Transcribed page contents:
-------------------------

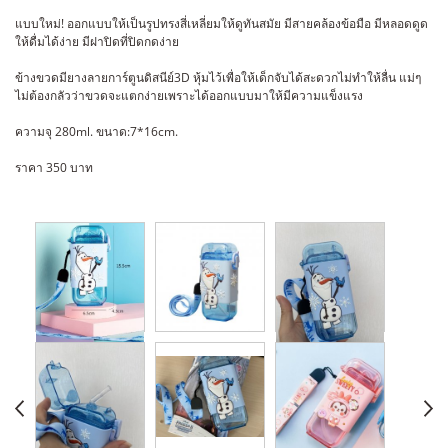
แบบใหม่! ออกแบบให้เป็นรูปทรงสี่เหลี่ยมให้ดูทันสมัย มีสายคล้องข้อมือ มีหลอดดูด
ให้ดื่มได้ง่าย มีฝาปิดที่ปิดกดง่าย
ข้างขวดมียางลายการ์ตูนดิสนีย์3D หุ้มไว้เพื่อให้เด็กจับได้สะดวกไม่ทำให้ลื่น แม่ๆ
ไม่ต้องกลัวว่าขวดจะแตกง่ายเพราะได้ออกแบบมาให้มีความแข็งแรง
ความจุ 280ml. ขนาด:7*16cm.
ราคา 350 บาท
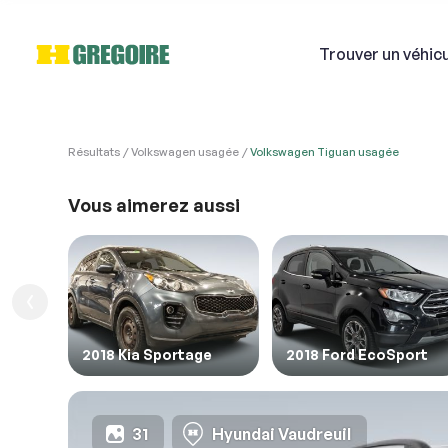
Trouver
un véhic
Résultats
Volkswagen usagée
Volkswagen Tiguan usagée
VÉHI
Ven
Vous aimerez aussi
Si
1. Véh
1. Veu
Courri
2018 Kia Sportage
2018 Ford EcoSport
Décriv
31
Hyundai Vaudreuil
2. En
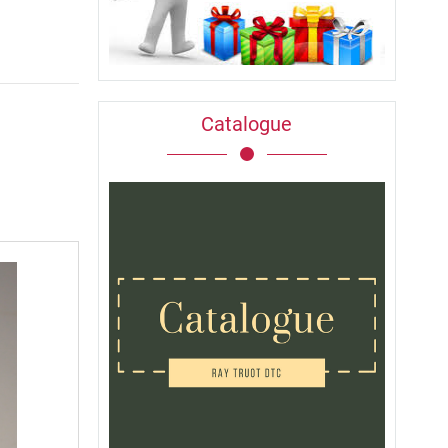
Catalogue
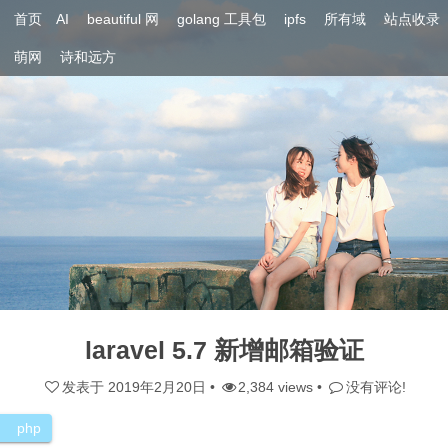
首页
AI
beautiful 网
golang 工具包
ipfs
所有域
站点收录
萌网
诗和远方
laravel 5.7 新增邮箱验证
发表于
2019年2月20日
•
2,384 views •
没有评论!
php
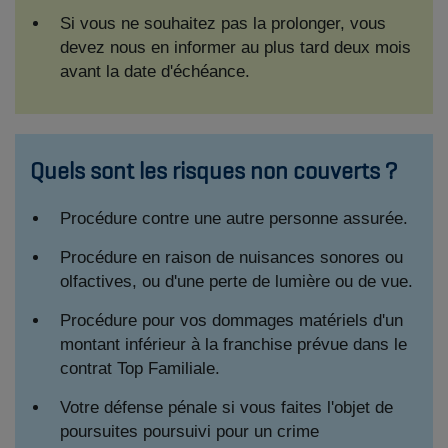
Si vous ne souhaitez pas la prolonger, vous
devez nous en informer au plus tard deux mois
avant la date d'échéance.
Quels sont les risques non couverts ?
Procédure contre une autre personne assurée.
Procédure en raison de nuisances sonores ou
olfactives, ou d'une perte de lumière ou de vue.
Procédure pour vos dommages matériels d'un
montant inférieur à la franchise prévue dans le
contrat Top Familiale.
Votre défense pénale si vous faites l'objet de
poursuites poursuivi pour un crime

-------------------------

[What is being asked]:
Which lines in the records above contain the word "usagée"? Copy each one.

[Exercise solution]:
Volkswagen usagée
Volkswagen Tiguan usagée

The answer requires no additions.